Je m'en fouettais du vieux, de Yanna et de ses histoires de grottes-eu.
Ce que cet Antoine de mes fesses à l’auberge ne m'avait pas dit le soir d'avant, c'est que tous les virages étaient en descente pointue donc quand l'unidentaire s'est mis a pomper les freins et même tirer sur le frein a main, la "Mother Theresa", à coté de moi, d'un air inquiet lui a demandé dans son seul arabe. –«Koulchi Labass? Mouchi mouchkil? » (tout va bien, pas de problèmes?). Fier de ses dents, il lui répondait avec un sourire énorme, -« paa di problim, li frin ki marss».

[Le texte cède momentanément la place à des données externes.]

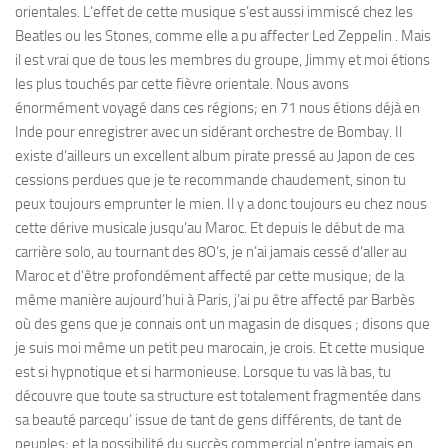
orientales. L’effet de cette musique s’est aussi immiscé chez les
Beatles ou les Stones, comme elle a pu affecter Led Zeppelin . Mais
il est vrai que de tous les membres du groupe, Jimmy et moi étions
les plus touchés par cette fièvre orientale. Nous avons
énormément voyagé dans ces régions; en 71 nous étions déjà en
Inde pour enregistrer avec un sidérant orchestre de Bombay. Il
existe d’ailleurs un excellent album pirate pressé au Japon de ces
cessions perdues que je te recommande chaudement, sinon tu
peux toujours emprunter le mien. Il y a donc toujours eu chez nous
cette dérive musicale jusqu’au Maroc. Et depuis le début de ma
carrière solo, au tournant des 8O’s, je n’ai jamais cessé d’aller au
Maroc et d’être profondément affecté par cette musique; de la
même manière aujourd’hui à Paris, j’ai pu être affecté par Barbès
où des gens que je connais ont un magasin de disques ; disons que
je suis moi même un petit peu marocain, je crois. Et cette musique
est si hypnotique et si harmonieuse. Lorsque tu vas là bas, tu
découvre que toute sa structure est totalement fragmentée dans
sa beauté parcequ’ issue de tant de gens différents, de tant de
peuples; et la possibilité du succès commercial n’entre jamais en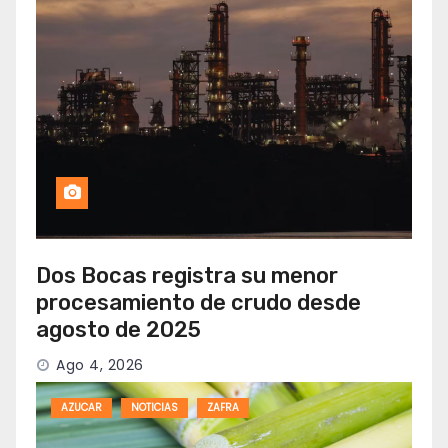
Dos Bocas registra su menor
procesamiento de crudo desde
agosto de 2025
Ago 4, 2026
AZUCAR
NOTICIAS
ZAFRA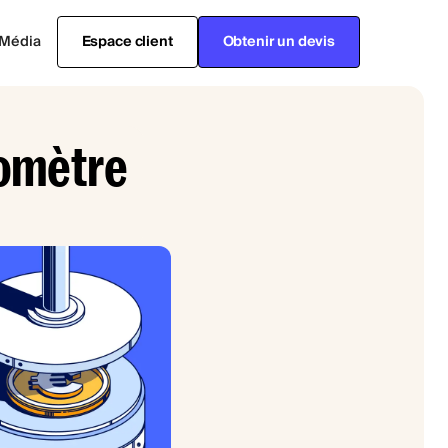
Média
Espace client
Obtenir un devis
romètre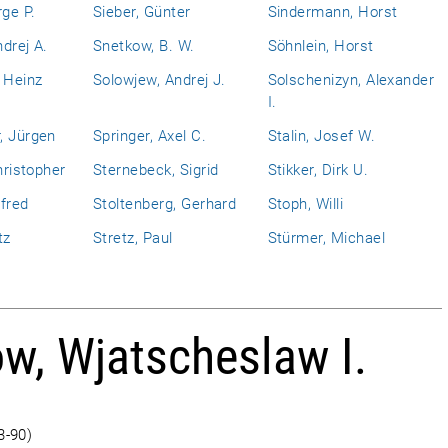
rge P.
Sieber, Günter
Sindermann, Horst
drej A.
Snetkow, B. W.
Söhnlein, Horst
 Heinz
Solowjew, Andrej J.
Solschenizyn, Alexander
I.
, Jürgen
Springer, Axel C.
Stalin, Josef W.
hristopher
Sternebeck, Sigrid
Stikker, Dirk U.
fred
Stoltenberg, Gerhard
Stoph, Willi
tz
Stretz, Paul
Stürmer, Michael
, Wjatscheslaw I.
3-90)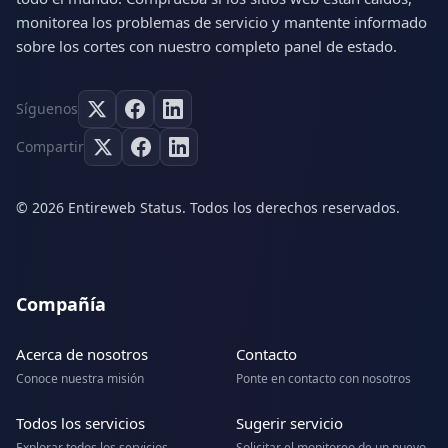
monitorea los problemas de servicio y mantente informado
sobre los cortes con nuestro completo panel de estado.
Síguenos
Compartir
© 2026 Entireweb Status. Todos los derechos reservados.
Compañía
Acerca de nosotros
Contacto
Conoce nuestra misión
Ponte en contacto con nosotros
Todos los servicios
Sugerir servicio
Explorar todos los servicios
Solicitar el monitoreo de un nuevo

Je lui demande de ralentir encore une fois. Il me nargue une fois de plus en me disant- «quoi, pli vit? in haal bou chnanou ( insulte visant à la fois son père et ses dents). Si on était sur Terra Firma, je lui enlèverai les trois ou cinq dents qui lui restent.
En tout cas, moi j'en peu plus. Après le fou d'hier et le mehboul d'aujourd’hui plus la Gzerra qui m'attend, je commence a invoquer tous ceux qui pourrait m'aider, Du Rav Khadoury, au Rebbe, en passant par tous les saints du Maroc et je ferme les yeux.
En arrivant, j'ai un peu le vertige. Je paie le taxi ses 30 dirhams et pas un sou de plus, après tout, il voulait ma peau le salopard.Yanna s’étire, heureuse comme toujours, elle me dit –Victor, c'est bien que tu puisses juste méditer comme ça où tu veux..... Si seulement elle savait. On a quand même passé une très belle journée à la Gzerra qui est vraiment un très bel endroit.
Pour le retour, on a fait du stop, deux enseignantes de Casa qui avaient encore plus peur que moi. Donc on a roulé à une vitesse qui me va très bien, 30 km en ligne droite et 4 km à l’heure en virage. Finalement relax, je n'ai pas arrêté de parler et de les amuser à mes deux jeunes charmantes compatriotes marocaines. L'Etrangère, elle, était plutôt pensive. Je crois qu'elle préfère les émotions fortes ou alors elle méditait vraiment, pas comme moi.
P.S. Mon frère ainé, Félix Habib Assouline Z"L est mort à l'âge de 19 ans d'un accident de voiture dans les montagnes entre Cadiz et Jerez de la Frontera en Espagne, au tournant d'un virage.